The Bhils shouted the last words again and again.
From Chinn’s point of view the stalk was nothing more than an ordinary one — down-hill, through split and crannied rocks, unsafe, perhaps, if a man did not keep his wits by him, but no worse than twenty others he had undertaken. Yet his men — they refused absolutely to beat, and would only trail — dripped sweat at every move. They showed the marks of enormous pugs that ran, always down-hill, to a few hundred feet below Jan Chinn’s tomb, and disappeared in a narrow-mouthed cave. It was an insolently open road, a domestic highway, beaten without thought of concealment.
“The beggar might be paying rent and taxes,” Chinn muttered ere he asked whether his friend’s taste ran to cattle or man.
“Cattle,” was the answer. “Two heifers a week. We drive them for him at the foot of the hill. It is his custom. If we did not, he might seek us.”
“Blackmail and piracy,” said Chinn. “I can’t say I fancy going into the cave after him. What’s to be done?”
The Bhils fell back as Chinn lodged himself behind a rock with his rifle ready. Tigers, he knew, were shy beasts, but one who had been long cattle-fed in this sumptuous style might prove overbold.
“He speaks!” some one whispered from the rear. “He knows, too.”
“Well, of all the infernal cheek!” said Chinn. There was an angry growl from the cave — a direct challenge.
“Come out, then,” Chinn shouted. “Come out of that. Let’s have a look at you.” The brute knew well enough that there was some connection between brown nude Bhils and his weekly allowance; but the white helmet in the sunlight annoyed him, and he did not approve of the voice that broke his rest. Lazily as a gorged snake, he dragged himself out of the cave, and stood yawning and blinking at the entrance. The sunlight fell upon his flat right side, and Chinn wondered. Never had he seen a tiger marked after this fashion. Except for his head, which was staringly barred, he was dappled — not striped, but dappled like a child’s rocking-horse in rich shades of smoky black on red gold. That portion of his belly and throat which should have been white was orange, and his tail and paws were black.

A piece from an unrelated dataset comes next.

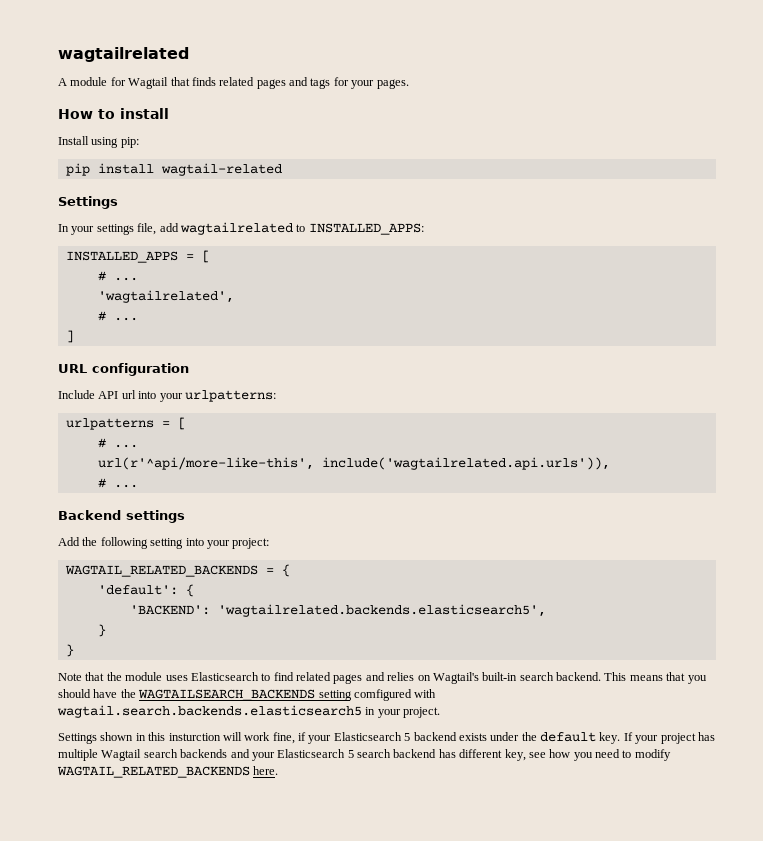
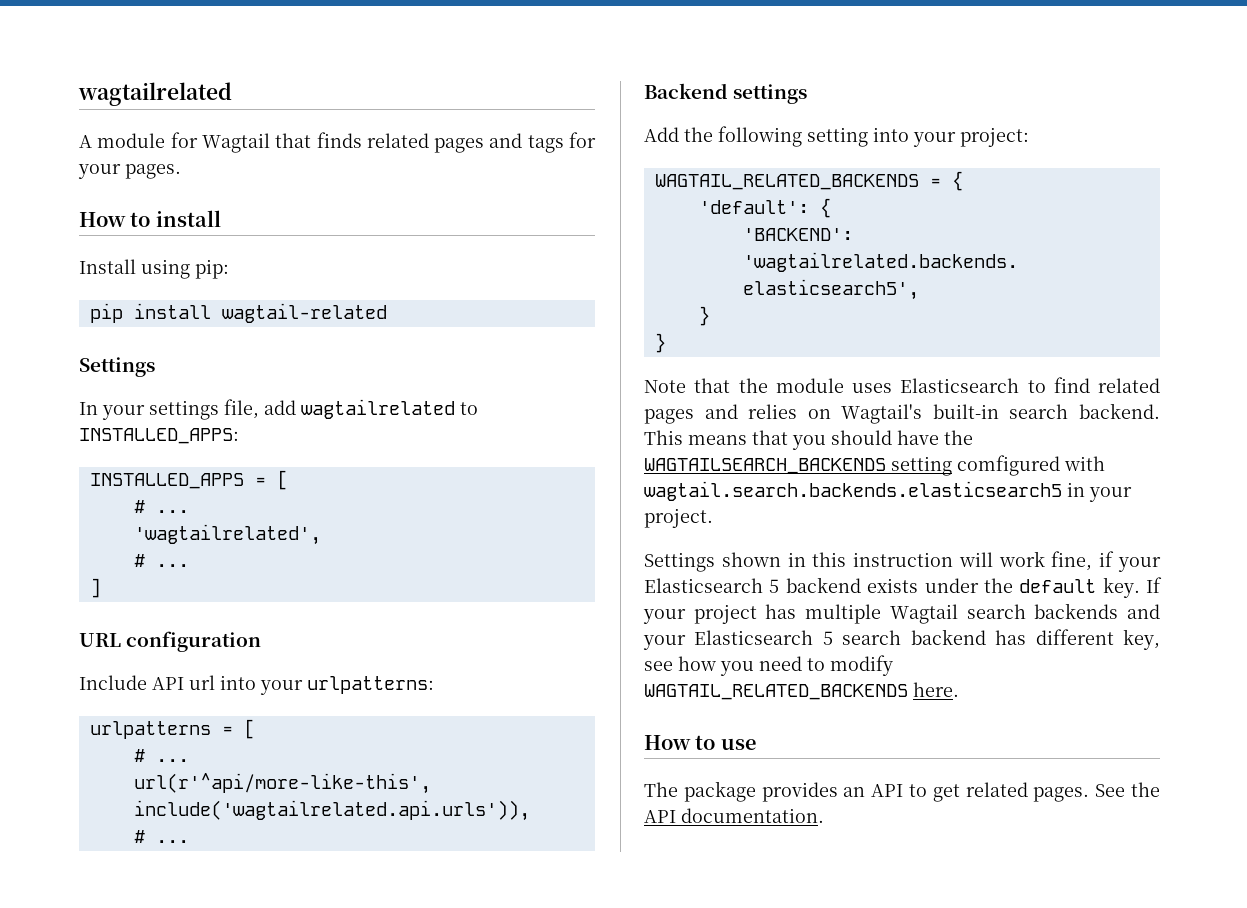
[168,733,221,741] insturction -> [853,552,954,567] instruction
(279, 770) none -> [644,735,756,750] [644,781,1160,802] [644,808,824,823] // How to use // The package provides an API to get related pages. See the API documentation.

He looked leisurely for some ten seconds, and then deliberately lowered his head, his chin dropped and drawn in, staring intently at the man. The effect of this was to throw forward the round arch of his skull, with two broad bands across it, while below the bands glared the unwinking eyes; so that, head on, as he stood, he showed something like a diabolically scowling pantomime-mask. It was a piece of natural mesmerism that he had practised many times on his quarry, and though Chinn was by no means a terrified heifer, he stood for a while, held by the extraordinary oddity of the attack. The head — the body seemed to have been packed away behind it — the ferocious, skull-like head, crept nearer to the switching of an angry tail-tip in the grass. Left and right the Bhils had scattered to let John Chinn subdue his own horse.

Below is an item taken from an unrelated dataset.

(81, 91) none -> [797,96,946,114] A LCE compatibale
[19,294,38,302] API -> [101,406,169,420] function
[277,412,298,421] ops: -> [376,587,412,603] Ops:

“My word!” he thought. “He’s trying to frighten me!” and fired between the saucer-like eyes, leaping aside upon the shot.
A big coughing mass, reeking of carrion, bounded past him up the hill, and he followed discreetly. The tiger made no attempt to turn into the jungle; he was hunting for sight and breath — nose up, mouth open, the tremendous fore-legs scattering the gravel in spurts.

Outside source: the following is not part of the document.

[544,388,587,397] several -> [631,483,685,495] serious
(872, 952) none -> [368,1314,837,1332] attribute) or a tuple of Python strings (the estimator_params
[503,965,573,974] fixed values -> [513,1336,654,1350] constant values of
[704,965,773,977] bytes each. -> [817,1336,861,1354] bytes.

“Scuppered!” said John Chinn, watching the flight. “Now if he was a partridge he’d tower. Lungs must be full of blood.”
The brute had jerked himself over a boulder and fallen out of sight the other side. John Chinn looked over with a ready barrel. But the red trail led straight as an arrow even to his grandfather’s tomb, and there, among the smashed spirit-bottles and the fragments of the mud image, the life left, with a flurry and a grunt.